[RFC PATCH] arm64: deactivate saved ttbr when mm is deactivated

Tue Dec 5 06:55:30 PST 2017

On Tue, Dec 05, 2017 at 11:06:20AM +0000, Mark Rutland wrote:
> On Tue, Dec 05, 2017 at 10:30:40AM +0530, Vinayak Menon wrote:
> > On 12/4/2017 11:30 PM, Mark Rutland wrote:
> > > On Mon, Dec 04, 2017 at 04:55:33PM +0000, Will Deacon wrote:
> > >> On Mon, Dec 04, 2017 at 09:53:26PM +0530, Vinayak Menon wrote:
> > >>> A case is observed where a wrong physical address is read,
> > >>> resulting in a bus error and that happens soon after TTBR0 is
> > >>> set to the saved ttbr by uaccess_ttbr0_enable. This is always
> > >>> seen to happen in the exit path of the task.
> > >>>
> > >>> exception
> > >>> __arch_copy_from_user
> > >>> __copy_from_user
> > >>> probe_kernel_read
> > >>> get_freepointer_safe
> > >>> slab_alloc_node
> > >>> slab_alloc
> > >>> kmem_cache_alloc
> > >>> kmem_cache_zalloc
> > >>> fill_pool
> > >>> __debug_object_init
> > >>> debug_object_init
> > >>> rcuhead_fixup_activate
> > >>> debug_object_fixup
> > >>> debug_object_activate
> > >>> debug_rcu_head_queue
> > >>> __call_rcu
> > >>> ep_remove
> > >>> eventpoll_release_file
> > >>> __fput
> > >>> ____fput
> > >>> task_work_run
> > >>> do_exit
> > >>>
> > >>> The mm has been released and the pgd is freed, but probe_kernel_read
> > >>> invoked from slub results in call to __arch_copy_from_user. At the
> > >>> entry to __arch_copy_from_user, when SW PAN is enabled, this results
> > >>> in stale value being set to ttbr0. May be a speculative fetch aftwerwards
> > >>> is resulting in invalid physical address access.
> 
> > > I think the problem here is that switch_mm() avoids updating the saved ttbr
> > > value when the next mm is init_mm.
> 
> > For this switch to happen, the schedule() in do_task_dead at the end
> > of do_exit() need to be called, right ?  The issue is happening soon
> > after exit_mm (probably from exit_files).
> 
> I'd assumed that we'd switch_mm() away from the task's mm prior to the
> final mmput(). Otherwise, I can't see why we don't have issues in the
> non SW PAN case (as that would leave the HW TTBR0 stale).
> 
> However, I can't see exactly where we do that, so I'll go diggging.
> Something doesn't seem quite right.
> 
> Do you have a reproducer for the issue?

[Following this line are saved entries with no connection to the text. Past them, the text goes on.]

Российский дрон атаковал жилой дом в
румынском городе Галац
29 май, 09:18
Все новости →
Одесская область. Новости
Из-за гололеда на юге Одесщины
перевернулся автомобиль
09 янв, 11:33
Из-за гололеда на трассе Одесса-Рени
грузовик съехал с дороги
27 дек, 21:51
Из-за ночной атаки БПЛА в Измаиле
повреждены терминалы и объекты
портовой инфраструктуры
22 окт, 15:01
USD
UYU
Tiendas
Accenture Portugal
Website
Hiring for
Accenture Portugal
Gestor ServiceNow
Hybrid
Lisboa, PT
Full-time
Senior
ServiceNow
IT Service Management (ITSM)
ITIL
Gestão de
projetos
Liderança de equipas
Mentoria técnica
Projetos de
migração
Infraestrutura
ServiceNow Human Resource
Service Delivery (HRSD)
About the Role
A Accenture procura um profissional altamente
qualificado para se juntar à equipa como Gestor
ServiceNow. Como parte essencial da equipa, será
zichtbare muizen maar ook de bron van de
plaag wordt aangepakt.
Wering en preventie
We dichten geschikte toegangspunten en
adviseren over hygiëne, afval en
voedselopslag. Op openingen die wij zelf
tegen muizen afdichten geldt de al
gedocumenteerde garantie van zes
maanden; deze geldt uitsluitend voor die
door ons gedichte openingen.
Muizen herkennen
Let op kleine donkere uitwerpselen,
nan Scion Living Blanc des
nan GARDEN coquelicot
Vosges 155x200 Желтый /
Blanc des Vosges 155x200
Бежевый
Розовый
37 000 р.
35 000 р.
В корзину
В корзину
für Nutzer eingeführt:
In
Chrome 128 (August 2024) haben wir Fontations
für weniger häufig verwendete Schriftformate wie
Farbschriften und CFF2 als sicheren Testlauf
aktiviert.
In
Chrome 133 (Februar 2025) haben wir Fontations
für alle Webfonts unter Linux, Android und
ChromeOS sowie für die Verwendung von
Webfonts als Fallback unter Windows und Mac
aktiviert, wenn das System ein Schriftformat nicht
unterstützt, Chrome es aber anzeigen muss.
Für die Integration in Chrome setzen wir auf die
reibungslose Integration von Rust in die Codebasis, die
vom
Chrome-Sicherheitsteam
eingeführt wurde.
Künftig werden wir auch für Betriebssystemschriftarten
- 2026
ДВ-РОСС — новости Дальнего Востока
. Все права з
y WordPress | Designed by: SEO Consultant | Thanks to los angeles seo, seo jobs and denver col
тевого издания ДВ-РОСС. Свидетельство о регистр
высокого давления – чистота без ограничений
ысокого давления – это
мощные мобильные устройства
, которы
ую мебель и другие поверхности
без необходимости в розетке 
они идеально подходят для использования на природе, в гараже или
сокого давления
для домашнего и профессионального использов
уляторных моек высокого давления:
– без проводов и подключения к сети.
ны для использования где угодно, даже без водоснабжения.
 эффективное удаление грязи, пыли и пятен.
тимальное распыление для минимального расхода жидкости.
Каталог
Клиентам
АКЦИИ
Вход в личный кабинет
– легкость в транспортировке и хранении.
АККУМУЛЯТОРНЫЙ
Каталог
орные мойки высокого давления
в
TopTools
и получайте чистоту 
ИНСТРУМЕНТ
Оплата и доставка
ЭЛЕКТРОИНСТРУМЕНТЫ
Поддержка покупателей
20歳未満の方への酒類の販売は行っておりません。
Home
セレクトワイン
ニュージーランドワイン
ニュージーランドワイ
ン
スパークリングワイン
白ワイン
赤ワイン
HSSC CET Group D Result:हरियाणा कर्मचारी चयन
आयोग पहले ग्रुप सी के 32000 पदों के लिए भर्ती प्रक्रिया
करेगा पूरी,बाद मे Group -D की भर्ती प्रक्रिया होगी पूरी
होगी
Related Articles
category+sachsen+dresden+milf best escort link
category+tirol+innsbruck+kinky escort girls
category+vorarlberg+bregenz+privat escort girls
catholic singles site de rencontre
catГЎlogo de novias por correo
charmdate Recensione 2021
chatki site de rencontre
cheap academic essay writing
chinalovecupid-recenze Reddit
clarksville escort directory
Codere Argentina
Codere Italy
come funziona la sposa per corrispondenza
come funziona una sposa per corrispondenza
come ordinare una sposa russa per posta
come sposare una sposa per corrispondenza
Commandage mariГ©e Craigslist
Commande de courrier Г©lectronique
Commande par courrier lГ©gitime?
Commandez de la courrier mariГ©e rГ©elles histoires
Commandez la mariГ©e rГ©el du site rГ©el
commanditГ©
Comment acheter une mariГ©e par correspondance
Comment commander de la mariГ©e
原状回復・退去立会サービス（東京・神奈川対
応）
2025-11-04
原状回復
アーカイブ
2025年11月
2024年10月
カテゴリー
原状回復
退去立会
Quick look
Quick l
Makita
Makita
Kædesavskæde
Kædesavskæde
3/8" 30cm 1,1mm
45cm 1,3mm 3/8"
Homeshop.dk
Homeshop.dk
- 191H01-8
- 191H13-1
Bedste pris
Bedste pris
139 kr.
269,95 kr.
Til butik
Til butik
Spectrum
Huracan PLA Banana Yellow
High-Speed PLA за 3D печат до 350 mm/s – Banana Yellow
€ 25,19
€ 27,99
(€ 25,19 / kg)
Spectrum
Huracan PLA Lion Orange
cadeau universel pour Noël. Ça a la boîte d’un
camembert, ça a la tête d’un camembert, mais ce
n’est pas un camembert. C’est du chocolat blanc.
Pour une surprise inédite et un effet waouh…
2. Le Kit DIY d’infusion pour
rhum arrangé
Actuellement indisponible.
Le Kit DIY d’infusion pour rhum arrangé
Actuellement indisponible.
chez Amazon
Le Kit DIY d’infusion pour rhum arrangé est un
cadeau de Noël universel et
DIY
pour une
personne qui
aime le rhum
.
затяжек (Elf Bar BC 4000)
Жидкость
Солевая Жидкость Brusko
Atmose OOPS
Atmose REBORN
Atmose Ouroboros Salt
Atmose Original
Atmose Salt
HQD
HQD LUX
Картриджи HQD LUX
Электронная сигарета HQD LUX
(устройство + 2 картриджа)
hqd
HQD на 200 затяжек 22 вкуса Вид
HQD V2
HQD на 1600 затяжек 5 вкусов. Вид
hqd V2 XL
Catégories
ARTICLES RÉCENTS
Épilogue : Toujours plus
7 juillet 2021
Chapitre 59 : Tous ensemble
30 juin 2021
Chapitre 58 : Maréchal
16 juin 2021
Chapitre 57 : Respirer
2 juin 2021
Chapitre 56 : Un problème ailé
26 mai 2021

I'd be very interested in that, or just more details about how this was
observed. What was the workload? Kernel version? Hardware? .config? Do you
know for sure that it was a page table walk that triggered the abort?

In the report above, Vinayak claims that "The mm has been released and the
pgd is freed" but that really shouldn't happen in the do_exit path. We free
the other levels of page table in free_pgtables, but deliberately keep the
mm and the pgd around until we've switched away in finish_task_switch.

I'm quite prepared to believe that the ttbr0 stashing by the SW PAN code
isn't bulletproof, but I'm struggling to see how the backtrace above
can happen.

Will